_EXERCISE OBJECTIVE_: Can you copy the listing below word for word, beginning at the line containing "Linea base, Metas programadas" and continuing through its final line?

------------------------

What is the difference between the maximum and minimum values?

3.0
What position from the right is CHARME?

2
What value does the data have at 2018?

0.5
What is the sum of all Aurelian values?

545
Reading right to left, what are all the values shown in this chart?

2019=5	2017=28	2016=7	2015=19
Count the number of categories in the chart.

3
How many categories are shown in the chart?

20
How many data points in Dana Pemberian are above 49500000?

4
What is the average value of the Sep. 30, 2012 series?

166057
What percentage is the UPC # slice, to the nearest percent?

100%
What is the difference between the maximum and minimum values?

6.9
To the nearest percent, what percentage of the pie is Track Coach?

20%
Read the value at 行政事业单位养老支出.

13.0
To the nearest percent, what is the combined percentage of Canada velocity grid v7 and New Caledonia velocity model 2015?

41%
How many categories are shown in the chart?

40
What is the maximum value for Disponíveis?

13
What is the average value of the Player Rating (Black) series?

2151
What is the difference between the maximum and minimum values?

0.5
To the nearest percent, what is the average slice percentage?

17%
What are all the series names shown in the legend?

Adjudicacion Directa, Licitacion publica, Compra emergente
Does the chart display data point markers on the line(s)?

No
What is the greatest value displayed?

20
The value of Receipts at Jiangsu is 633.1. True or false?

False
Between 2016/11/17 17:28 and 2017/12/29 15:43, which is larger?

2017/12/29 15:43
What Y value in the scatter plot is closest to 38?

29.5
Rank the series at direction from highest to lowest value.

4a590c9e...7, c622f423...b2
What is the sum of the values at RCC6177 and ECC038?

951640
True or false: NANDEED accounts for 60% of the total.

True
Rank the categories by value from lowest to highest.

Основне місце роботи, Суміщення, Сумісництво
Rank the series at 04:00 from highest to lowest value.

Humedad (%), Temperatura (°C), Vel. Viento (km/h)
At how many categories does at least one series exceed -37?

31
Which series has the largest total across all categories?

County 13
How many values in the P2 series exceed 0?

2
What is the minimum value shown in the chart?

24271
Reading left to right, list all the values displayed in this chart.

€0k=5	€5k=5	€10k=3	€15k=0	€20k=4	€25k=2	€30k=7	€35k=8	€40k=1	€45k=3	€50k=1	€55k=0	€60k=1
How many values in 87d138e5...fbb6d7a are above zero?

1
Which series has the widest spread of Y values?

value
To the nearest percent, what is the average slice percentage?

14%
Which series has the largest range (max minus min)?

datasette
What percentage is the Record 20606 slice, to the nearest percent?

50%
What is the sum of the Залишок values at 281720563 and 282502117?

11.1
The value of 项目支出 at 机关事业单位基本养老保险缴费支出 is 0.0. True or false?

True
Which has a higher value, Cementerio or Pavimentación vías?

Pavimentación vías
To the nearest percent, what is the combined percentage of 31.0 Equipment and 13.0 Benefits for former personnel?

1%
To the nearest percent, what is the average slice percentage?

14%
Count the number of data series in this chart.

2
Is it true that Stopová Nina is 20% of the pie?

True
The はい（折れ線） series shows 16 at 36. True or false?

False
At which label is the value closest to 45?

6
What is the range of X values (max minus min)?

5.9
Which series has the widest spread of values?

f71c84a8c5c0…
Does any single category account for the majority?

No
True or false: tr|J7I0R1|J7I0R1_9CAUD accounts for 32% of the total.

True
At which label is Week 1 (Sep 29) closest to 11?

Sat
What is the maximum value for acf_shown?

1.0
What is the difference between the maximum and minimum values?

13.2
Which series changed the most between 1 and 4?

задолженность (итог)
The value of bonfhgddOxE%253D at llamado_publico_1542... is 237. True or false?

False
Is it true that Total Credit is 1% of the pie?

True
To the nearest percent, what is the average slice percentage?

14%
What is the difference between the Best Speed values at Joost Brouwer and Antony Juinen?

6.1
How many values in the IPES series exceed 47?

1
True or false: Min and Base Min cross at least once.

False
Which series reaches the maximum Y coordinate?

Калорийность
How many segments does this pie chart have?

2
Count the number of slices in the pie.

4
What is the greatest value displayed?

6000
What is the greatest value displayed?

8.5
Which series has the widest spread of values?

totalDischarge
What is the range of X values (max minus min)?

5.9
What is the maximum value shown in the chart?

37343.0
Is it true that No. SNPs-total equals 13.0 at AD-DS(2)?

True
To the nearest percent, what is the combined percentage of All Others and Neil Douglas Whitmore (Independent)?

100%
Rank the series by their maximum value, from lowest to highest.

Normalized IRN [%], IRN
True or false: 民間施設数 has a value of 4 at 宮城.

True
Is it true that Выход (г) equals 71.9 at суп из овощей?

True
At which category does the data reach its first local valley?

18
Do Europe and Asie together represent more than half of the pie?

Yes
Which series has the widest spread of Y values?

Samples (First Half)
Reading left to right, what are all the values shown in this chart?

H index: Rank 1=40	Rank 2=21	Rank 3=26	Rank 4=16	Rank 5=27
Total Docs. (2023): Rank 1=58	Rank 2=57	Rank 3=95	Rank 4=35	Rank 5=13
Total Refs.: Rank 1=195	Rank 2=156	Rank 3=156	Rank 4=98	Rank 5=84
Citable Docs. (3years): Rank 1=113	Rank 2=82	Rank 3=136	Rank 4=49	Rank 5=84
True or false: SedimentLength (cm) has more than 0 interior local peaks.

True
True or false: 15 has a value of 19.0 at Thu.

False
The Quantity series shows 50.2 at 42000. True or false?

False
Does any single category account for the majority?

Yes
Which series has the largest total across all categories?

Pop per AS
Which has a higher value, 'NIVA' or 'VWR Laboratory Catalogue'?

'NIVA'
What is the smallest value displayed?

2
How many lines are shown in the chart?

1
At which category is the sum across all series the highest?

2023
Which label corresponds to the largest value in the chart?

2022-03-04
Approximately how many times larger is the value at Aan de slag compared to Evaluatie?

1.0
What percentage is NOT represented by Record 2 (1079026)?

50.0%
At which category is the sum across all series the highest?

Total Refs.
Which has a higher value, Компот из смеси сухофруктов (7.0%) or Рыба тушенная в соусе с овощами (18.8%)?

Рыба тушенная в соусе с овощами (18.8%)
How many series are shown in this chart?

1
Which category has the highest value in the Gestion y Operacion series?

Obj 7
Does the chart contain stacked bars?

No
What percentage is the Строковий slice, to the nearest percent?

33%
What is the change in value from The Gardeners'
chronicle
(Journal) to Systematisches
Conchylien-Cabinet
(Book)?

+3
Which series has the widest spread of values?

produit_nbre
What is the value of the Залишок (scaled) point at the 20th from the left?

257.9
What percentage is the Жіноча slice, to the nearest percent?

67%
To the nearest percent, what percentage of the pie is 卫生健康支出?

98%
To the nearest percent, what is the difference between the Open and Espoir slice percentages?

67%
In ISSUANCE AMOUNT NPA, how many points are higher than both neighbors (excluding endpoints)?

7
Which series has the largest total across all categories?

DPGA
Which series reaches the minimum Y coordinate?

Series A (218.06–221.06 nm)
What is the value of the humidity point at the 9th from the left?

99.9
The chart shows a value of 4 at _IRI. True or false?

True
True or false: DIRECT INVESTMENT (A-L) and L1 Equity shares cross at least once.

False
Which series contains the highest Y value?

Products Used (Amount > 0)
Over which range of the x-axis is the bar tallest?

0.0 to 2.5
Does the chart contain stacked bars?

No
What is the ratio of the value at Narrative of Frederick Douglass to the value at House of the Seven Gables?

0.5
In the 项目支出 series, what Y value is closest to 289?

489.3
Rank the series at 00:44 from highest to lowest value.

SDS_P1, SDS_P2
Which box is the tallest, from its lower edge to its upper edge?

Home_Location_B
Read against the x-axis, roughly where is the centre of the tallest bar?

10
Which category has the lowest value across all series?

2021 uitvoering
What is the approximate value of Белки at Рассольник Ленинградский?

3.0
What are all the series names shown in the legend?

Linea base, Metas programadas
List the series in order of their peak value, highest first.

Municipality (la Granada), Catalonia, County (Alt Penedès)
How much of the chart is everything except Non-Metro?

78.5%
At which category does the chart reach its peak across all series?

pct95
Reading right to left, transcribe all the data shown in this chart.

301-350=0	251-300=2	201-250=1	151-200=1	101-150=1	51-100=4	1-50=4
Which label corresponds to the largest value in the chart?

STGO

------------------------

_YOUR SOLUTION_:
Linea base, Metas programadas
List the series in order of their peak value, highest first.

Municipality (la Granada), Catalonia, County (Alt Penedès)
How much of the chart is everything except Non-Metro?

78.5%
At which category does the chart reach its peak across all series?

pct95
Reading right to left, transcribe all the data shown in this chart.

301-350=0	251-300=2	201-250=1	151-200=1	101-150=1	51-100=4	1-50=4
Which label corresponds to the largest value in the chart?

STGO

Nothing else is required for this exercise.